- _Work to complete_: Check each line below for "from" and say how many have it, with no other words.
=== Source material ===
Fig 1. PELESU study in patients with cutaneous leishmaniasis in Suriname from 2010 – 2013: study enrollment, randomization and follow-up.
===
=== Source material ===
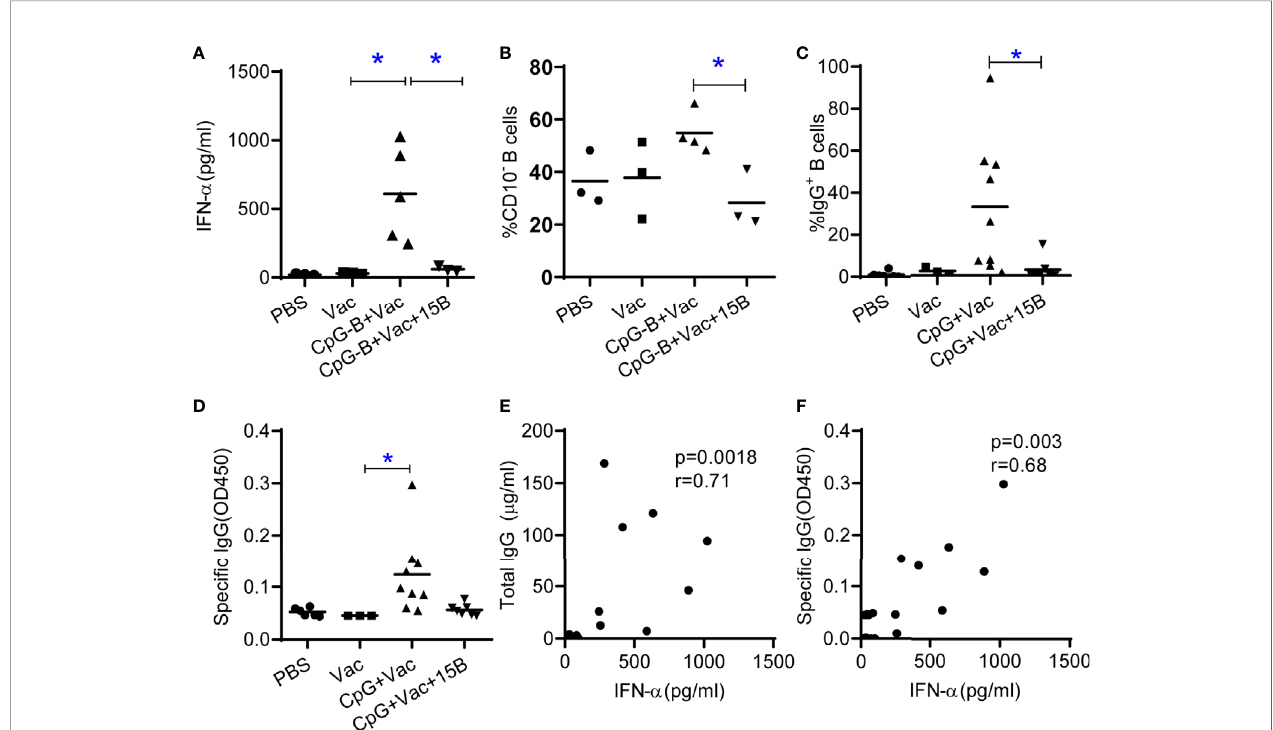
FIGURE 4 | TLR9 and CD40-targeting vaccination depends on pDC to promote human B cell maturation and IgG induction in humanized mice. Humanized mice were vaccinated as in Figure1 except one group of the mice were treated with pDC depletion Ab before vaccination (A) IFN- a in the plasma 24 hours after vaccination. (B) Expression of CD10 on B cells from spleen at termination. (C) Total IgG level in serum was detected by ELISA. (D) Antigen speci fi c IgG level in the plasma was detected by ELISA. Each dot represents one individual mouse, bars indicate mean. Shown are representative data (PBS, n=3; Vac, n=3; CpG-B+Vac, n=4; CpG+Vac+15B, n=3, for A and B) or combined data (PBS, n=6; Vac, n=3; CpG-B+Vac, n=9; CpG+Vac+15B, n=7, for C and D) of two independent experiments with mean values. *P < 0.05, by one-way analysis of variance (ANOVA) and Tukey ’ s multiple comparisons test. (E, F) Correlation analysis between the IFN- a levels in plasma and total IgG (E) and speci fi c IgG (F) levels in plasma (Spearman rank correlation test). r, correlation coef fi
===
=== Source material ===
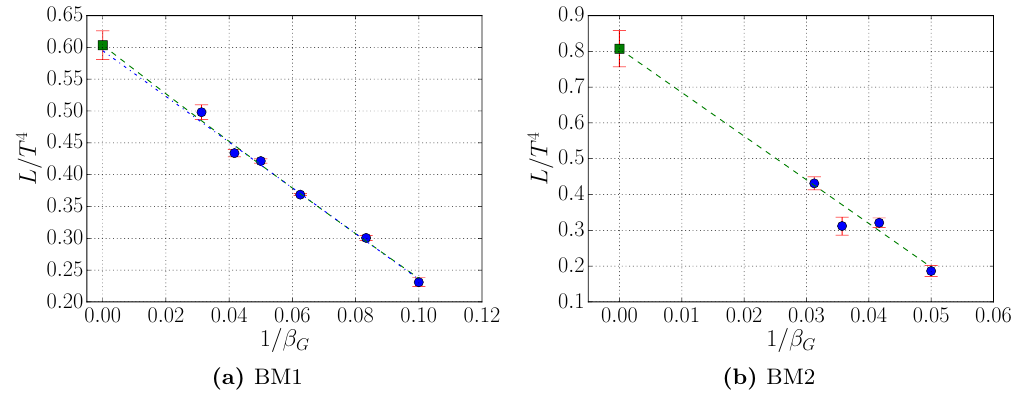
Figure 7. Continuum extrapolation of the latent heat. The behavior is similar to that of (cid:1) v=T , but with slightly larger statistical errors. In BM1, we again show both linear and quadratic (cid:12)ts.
===
- _Result_: 2